[[ Exercise data, beginning ]]

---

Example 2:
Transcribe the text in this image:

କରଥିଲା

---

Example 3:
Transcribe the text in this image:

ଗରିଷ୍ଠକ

[[ Exercise data, end ]]

Each record above should be given again exactly as it appears.

---

Example 2:
Transcribe the text in this image:

କରଥିଲା

---

Example 3:
Transcribe the text in this image:

ଗରିଷ୍ଠକ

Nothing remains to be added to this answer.